Redox-sensitive bZIP68 plays a role in balancing stress tolerance with growth in Arabidopsis.

Perturbation of the cellular redox state by stress conditions is sensed by redox-sensitive proteins so that the cell can physiologically respond to stressors. However, the mechanisms linking sensing to response remain poorly understood in plants. Here we report that the transcription factor bZIP68 underwent in vivo oxidation in Arabidopsis cells under oxidative stress which is dependent on its redox-sensitive Cys320 residue. bZIP68 is primarily localized to the nucleus under normal growth conditions in Arabidopsis seedlings. Oxidative stress reduces its accumulation in the nucleus and increases its cytosolic localization.

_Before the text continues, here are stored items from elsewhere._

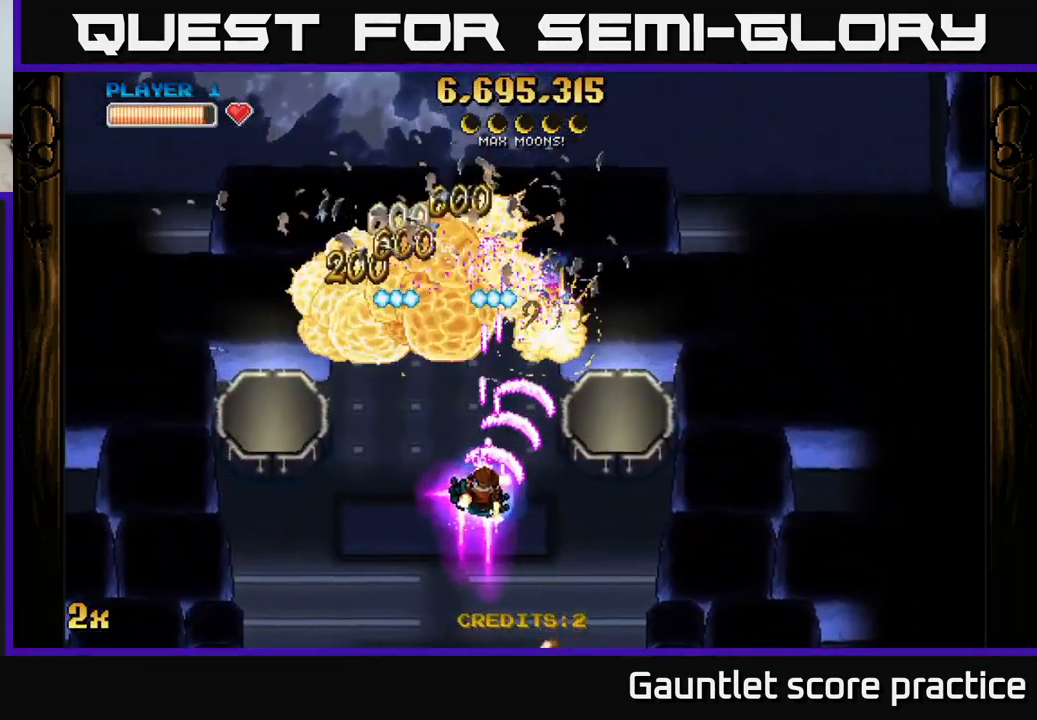
{"buttons": ["A"], "left_stick": "up-left", "events": [[334, "X", "down"], [334, "left_stick", "up-left"], [450, "X", "up"]]}
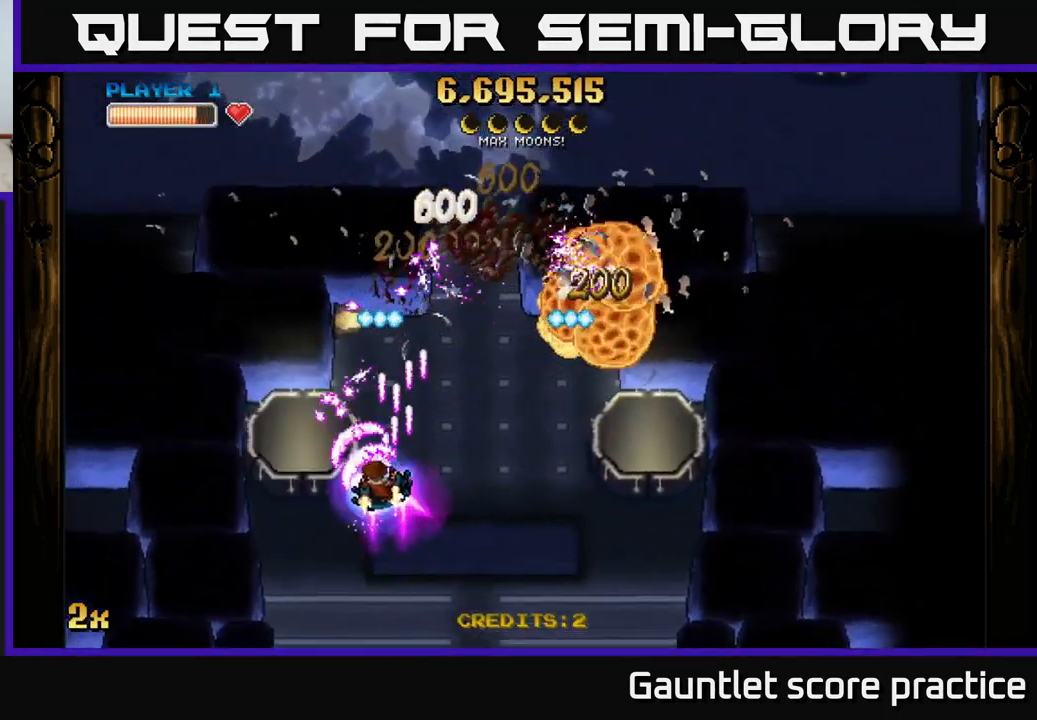
{"buttons": ["A"], "left_stick": "up", "events": [[84, "left_stick", "down-left"], [167, "left_stick", "center"], [251, "left_stick", "left"], [351, "left_stick", "up-left"], [467, "left_stick", "up"]]}
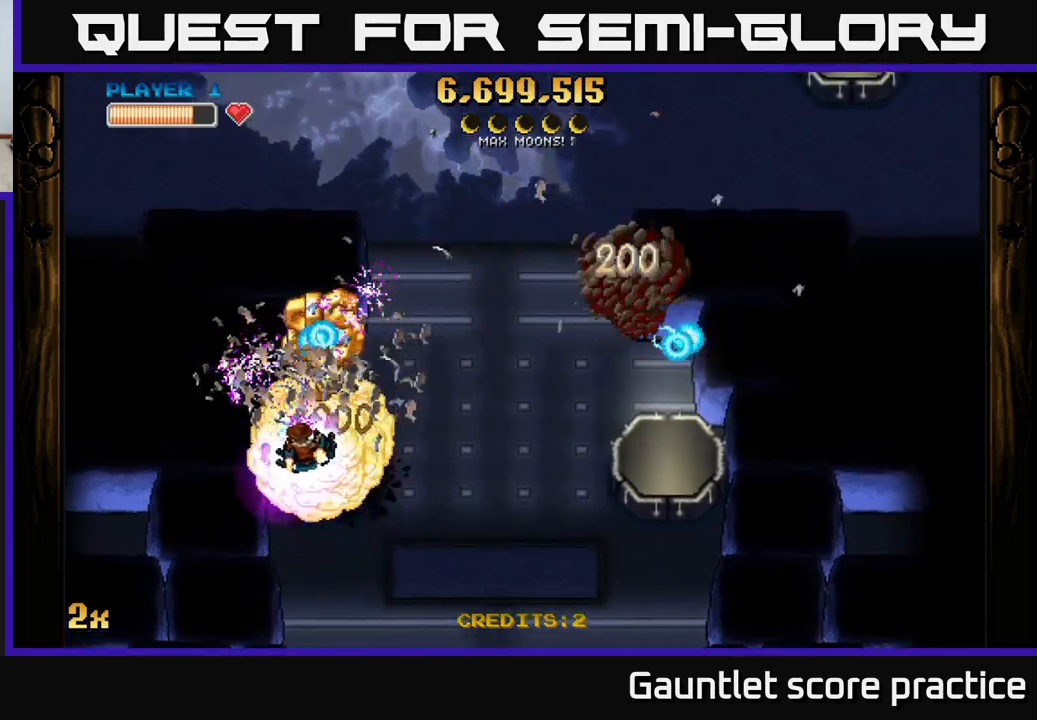
{"buttons": ["A", "X"], "left_stick": "up-right", "events": [[83, "left_stick", "center"], [250, "left_stick", "down"], [466, "left_stick", "up-right"], [500, "X", "down"]]}
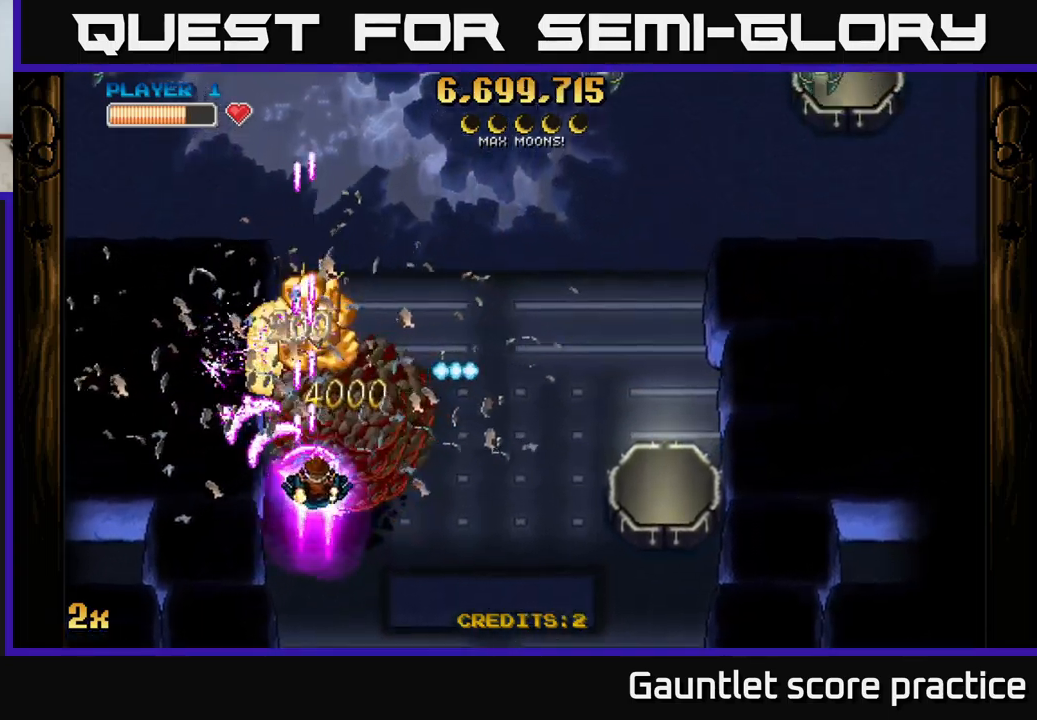
{"buttons": ["A"], "left_stick": "left", "events": [[33, "left_stick", "right"], [166, "X", "up"], [350, "left_stick", "left"]]}
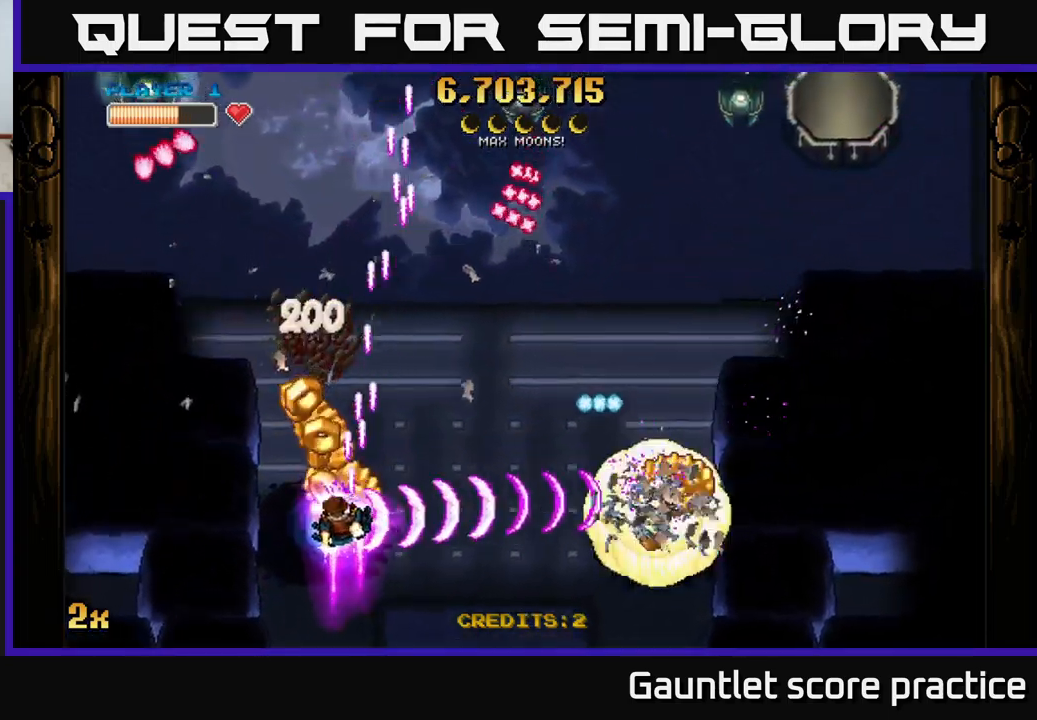
{"buttons": ["A"], "left_stick": "down-right", "events": [[100, "left_stick", "up"], [150, "left_stick", "up-right"], [200, "X", "down"], [316, "X", "up"], [333, "left_stick", "down-right"]]}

Chromatin immunoprecipitation followed by sequencing (ChIP-seq) revealed that bZIP68 primarily binds to promoter regions containing the core G-box (CACGTG) or G-box-like motif of the genes involved in abiotic and biotic stress responses, photosynthesis, biosynthetic processes, and transcriptional regulation. The bzip68 mutant displayed slower growth under normal conditions but enhanced tolerance to oxidative stress. The results from the ChIP-seq and phenotypic and transcriptome comparison between the bzip68 mutant and wildtype indicate that bZIP68 normally suppresses expression of stress tolerance genes and promotes expression of growth-related genes, whereas its inactivation enhances stress tolerance but suppresses growth. bZIP68 might balance stress tolerance with growth through the extent of its oxidative inactivation according to the environment.